● Exercises to complete
- 1) From the blog post about the woman who took the writer in, print the passage that opens with the words containing "I’m assuming you" and closes with "was just sad.", copying it character for character.
- 2) In two sentences, summarize the blog post about creativity and the woman who took the writer in.
- 3) Go on with the blog post about the woman who took the writer in, picking up after its final sentence.

**** Reading passage

My last post was a little melodramatic and self-pitying, and I’m kind of laughing at myself. But this post is about something that really hits close to home.

I’m assuming you can read, which means you’ve read the caption of this article and you know where this is going…

Creativity seems to die when you lose a reason to be creative. My reason used to be a person and frankly, I believe she’d be disappointed if she knew I gave up anything because I was just sad. 

When I was younger, I was taken in by a lady that didn’t even know me. My parents weren’t too fond of me and my character and basically kicked me out (in the fifth grade). This woman took me under her wing and pretty much taught me what I know up to this point in my life.

She taught me how to paint, how to make jewelry (and not just that plasitc bead crap you’d expect every 5th grader to be obsessed with), how to crochet and countless other things. Every day after school we’d do my homework together and do something fun afterwards.

She was such a unique woman. She had 8 dachshunds, 12 birds and 3 tattoos. Not your “typical grandma”. Her only son was locked away in prison and his first grandchild never got the privilege of meeting her.

********
**** Data extract

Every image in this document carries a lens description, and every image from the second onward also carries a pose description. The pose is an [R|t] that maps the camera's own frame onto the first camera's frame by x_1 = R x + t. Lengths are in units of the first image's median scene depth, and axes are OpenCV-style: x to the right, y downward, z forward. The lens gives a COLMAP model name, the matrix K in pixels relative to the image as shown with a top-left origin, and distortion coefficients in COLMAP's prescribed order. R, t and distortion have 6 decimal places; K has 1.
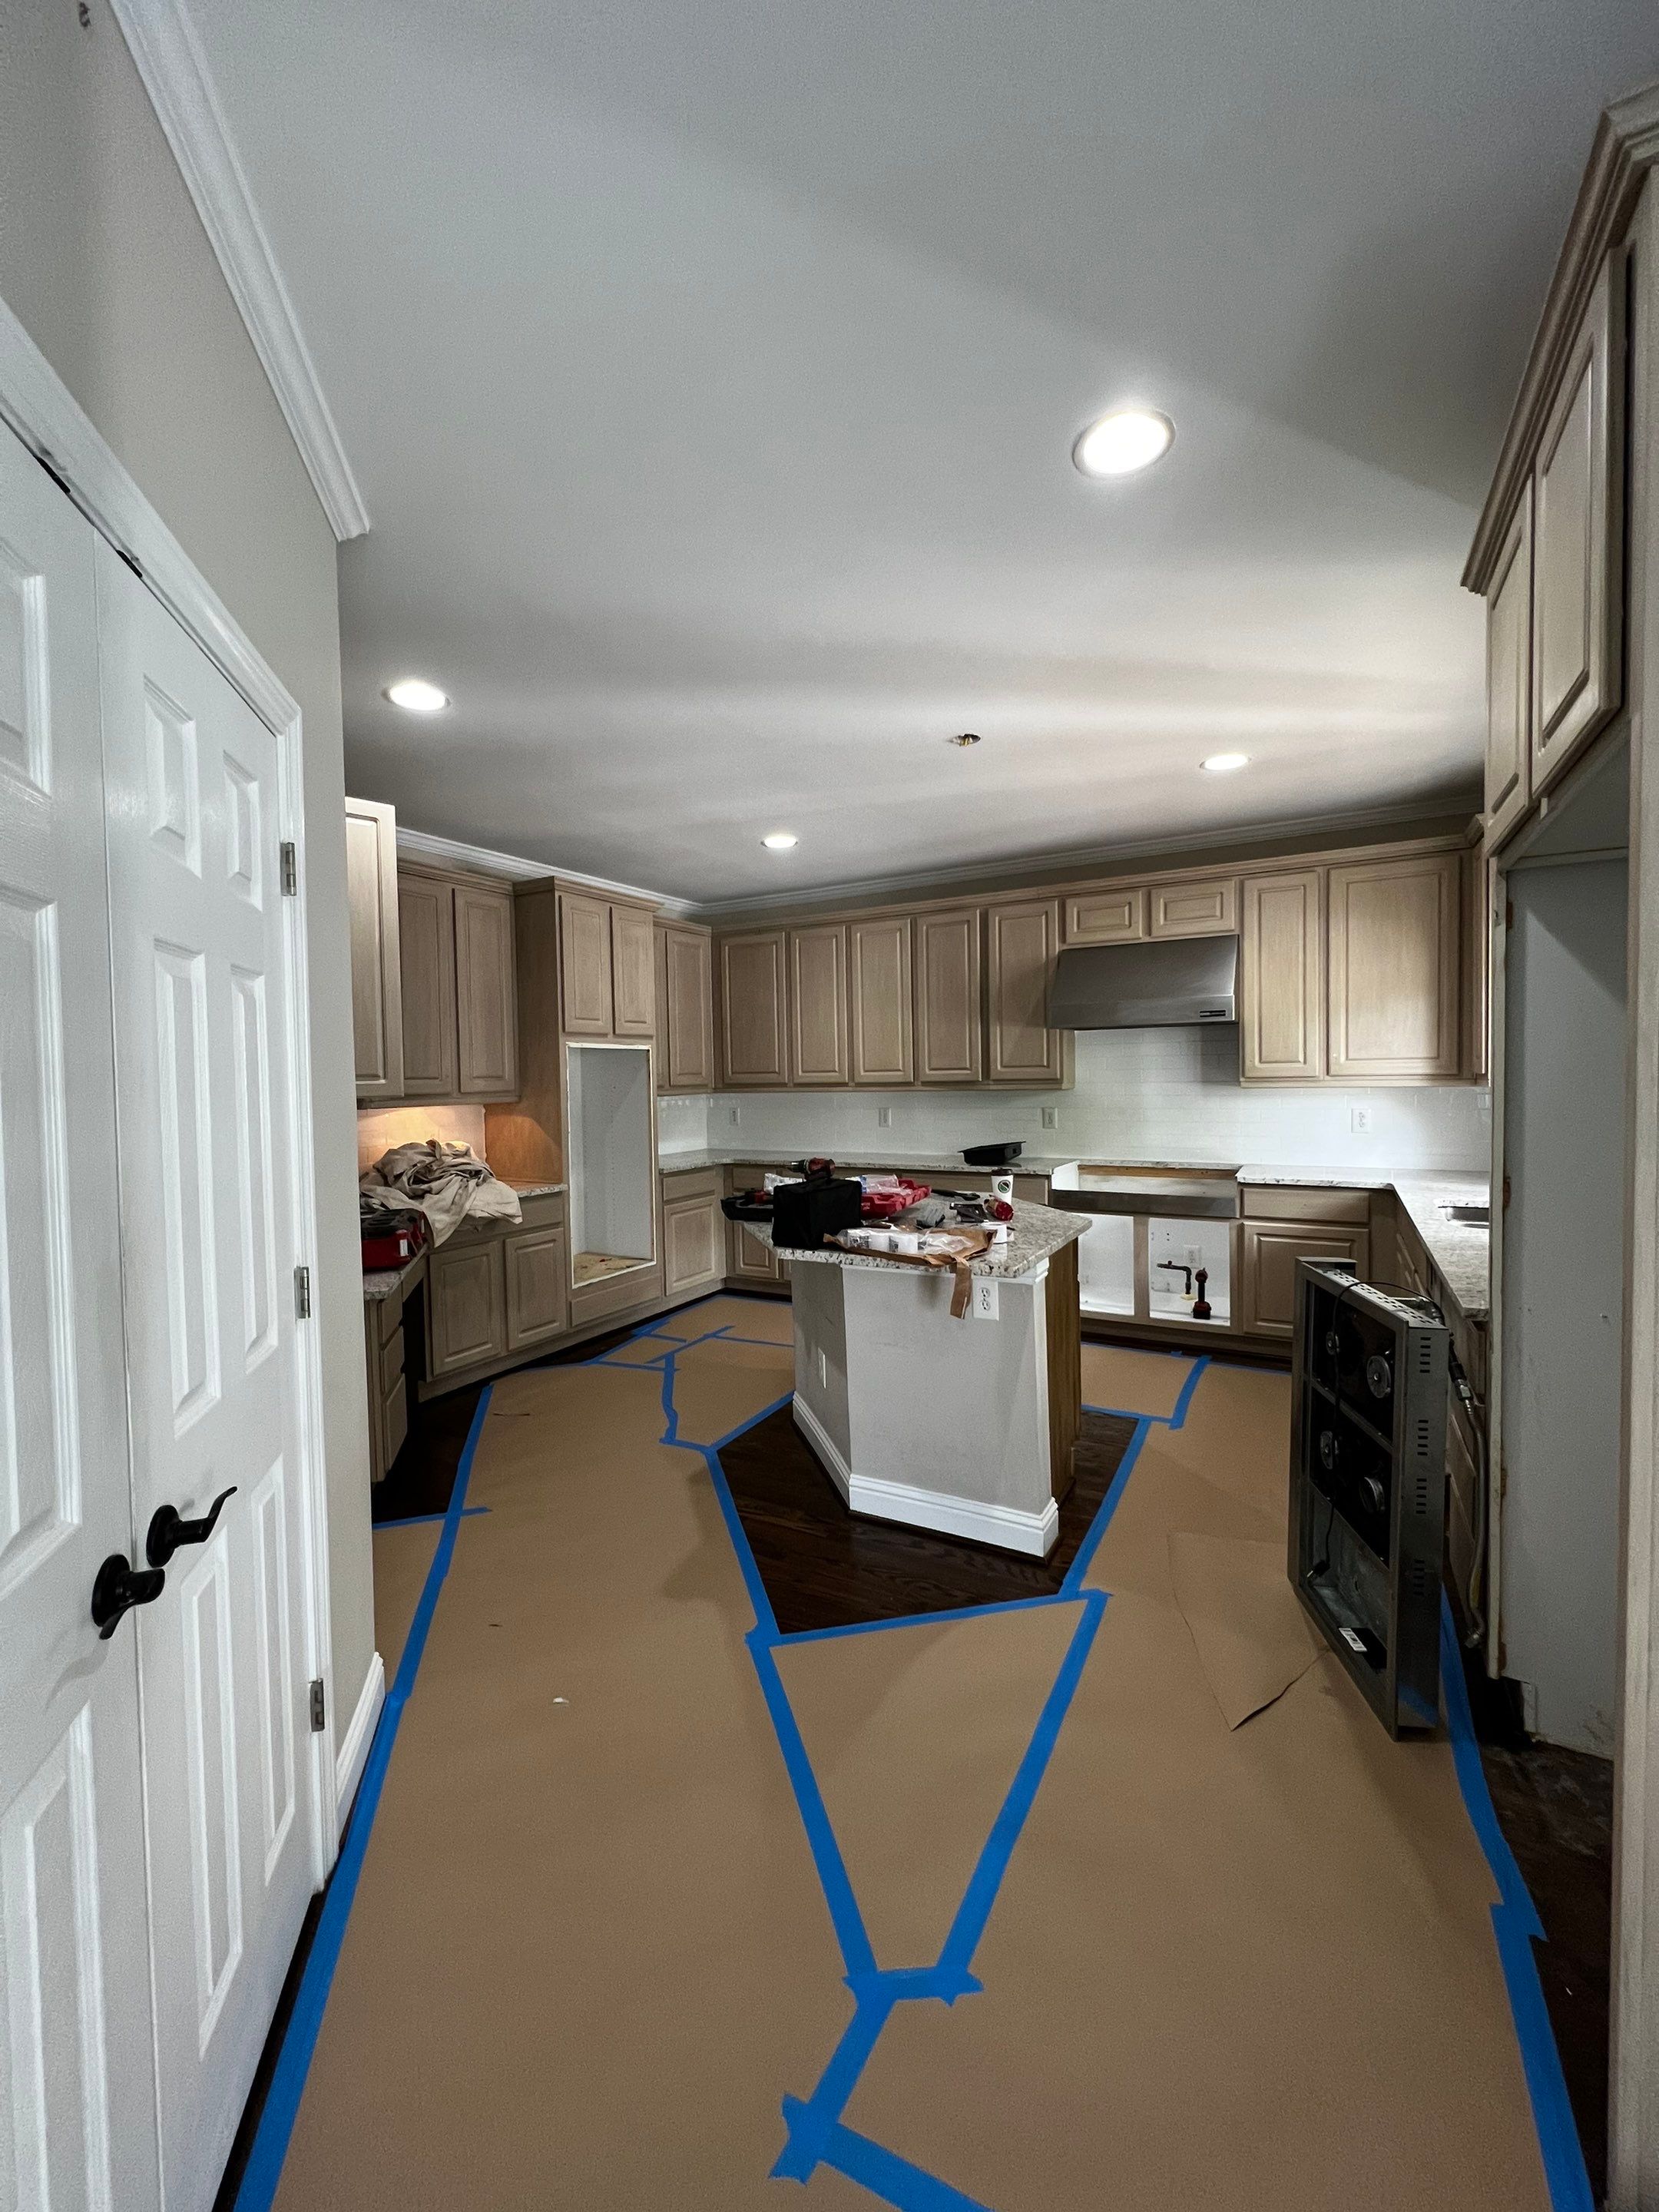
lens RADIAL K [[884.3, 0, 829.5], [0, 884.3, 1106.0], [0, 0, 1]] dist [-0.000281, 0.000161]
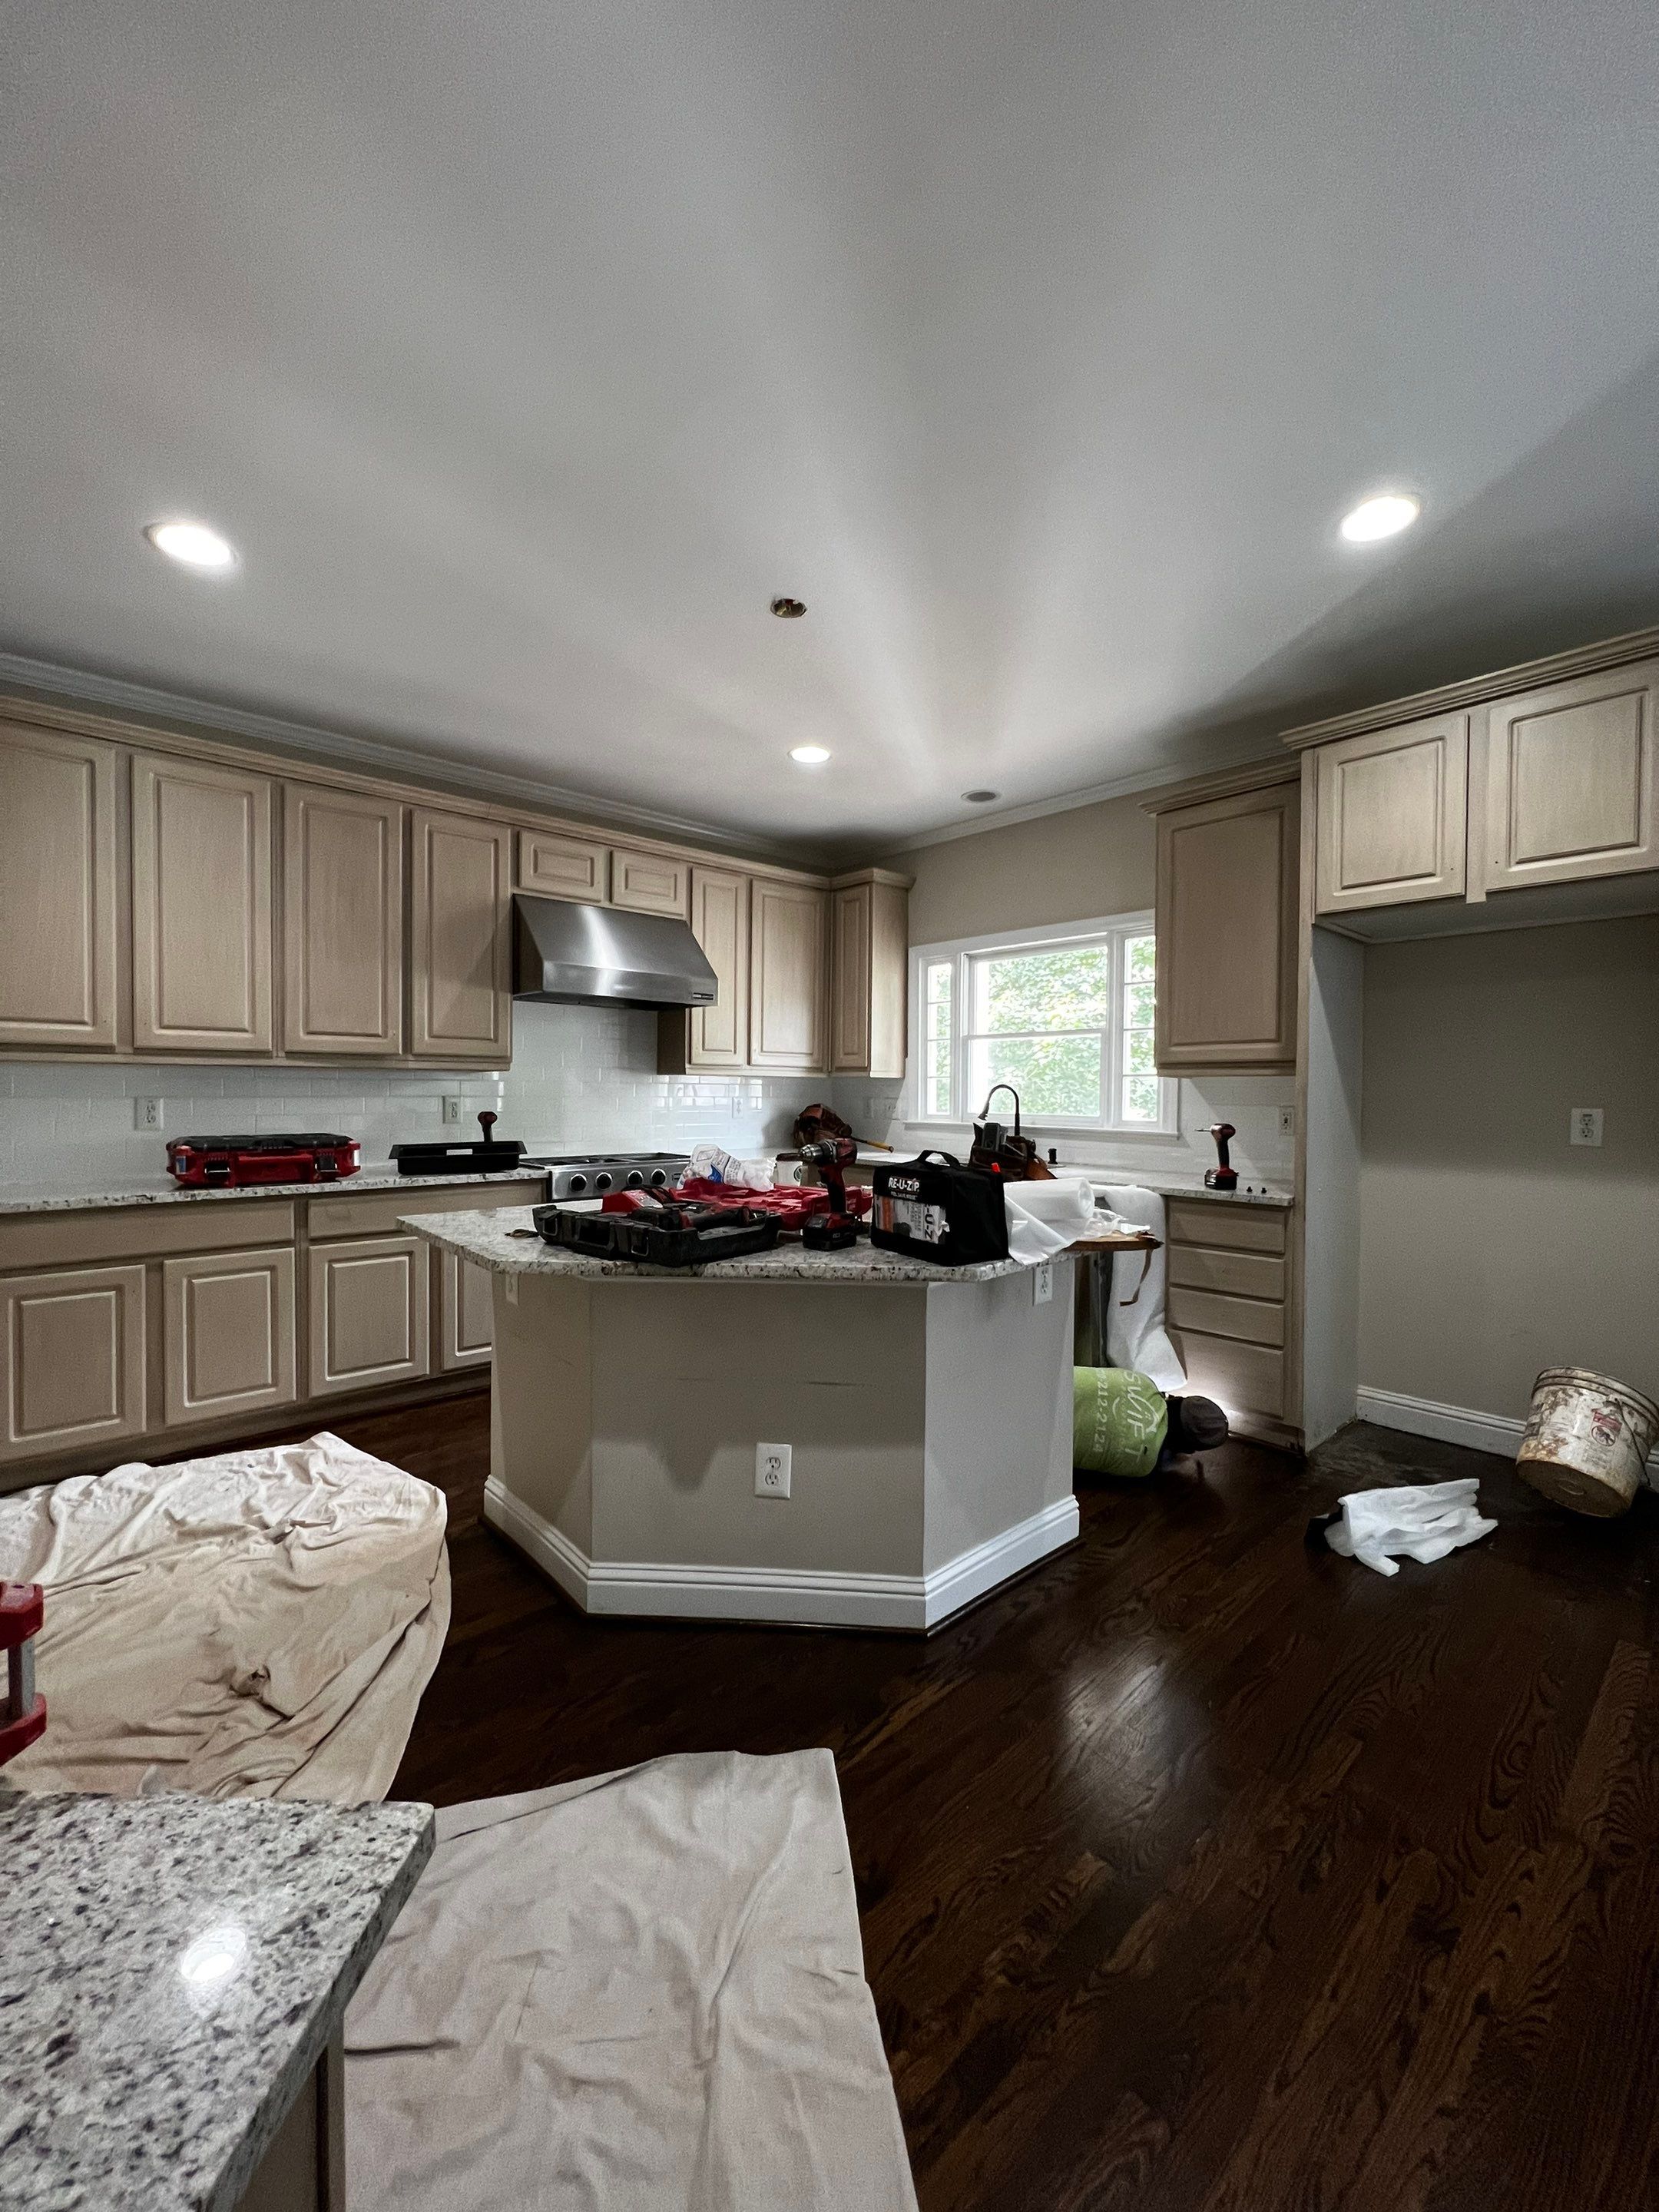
lens RADIAL K [[881.9, 0, 824.9], [0, 881.9, 1103.7], [0, 0, 1]] dist [0.000821, -0.000103]
pose [[0.320133, 0.006297, 0.947352, -0.409569], [0.017962, 0.999758, -0.012716, 0.026830], [-0.947202, 0.021087, 0.319943, 0.512282]]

********

● Solved problems
- 1)
I’m assuming you can read, which means you’ve read the caption of this article and you know where this is going…

Creativity seems to die when you lose a reason to be creative. My reason used to be a person and frankly, I believe she’d be disappointed if she knew I gave up anything because I was just sad.

- 2) The writer says creativity dies when you lose a reason to be creative, and that their reason used to be a woman who would be disappointed to see them give anything up out of sadness. After the writer's parents basically kicked them out in the fifth grade, this unique woman, who had 8 dachshunds, 12 birds and 3 tattoos, took them in and taught them to paint, make jewelry, crochet and countless other things.

- 3)
Unfortunately, she fell victim to the nasty disease of COPD and passed away 11 days before my 12th birthday. I was devastated. The night she passed away I was in the room with her and as I’ve become older, I realize that I wish I wasn’t. I had to see her for the last time completely miserable.

A slow, steady breathing pattern. A faint beep in the distance of a machine counting her heart rate. A cold, fragile hand intertwined with mine. Tears running down my face, yet no sound could escape from me.

Then suddenly, a steady beep. A limp movement of her hand. Her chest no longer moving. Not even a little. And screams that could be heard from the other side of the city.

 Everything I had left taken from me in an instant and with it went my creativity.I became depressed. I would go to school but I wouldnt do anything. I started lashing out more. I wouldnt leave my room unless I absolutely had to. There was no talking to me. There was no convincing me. I threw away all my paint and canvases. I threw away all my jewelry sets.  I even went as far as undoing the little bit of a crochet piece I had started because I was so angry.

Here I am, almost 8 years later realizing that I should have never given up the only gift she gave me that I could carry with me the rest of my life. If I could go back and tell myself anything that I know now, it would be to carry on and let her live inside of me. Happily, like she would have wanted.

I know its not too late for me to try to start over, and it may take awhile.. But damn, if there’s anything I know that she would’ve wanted, it would’ve been for me to be happy and to shine like the “star of her life” that I was.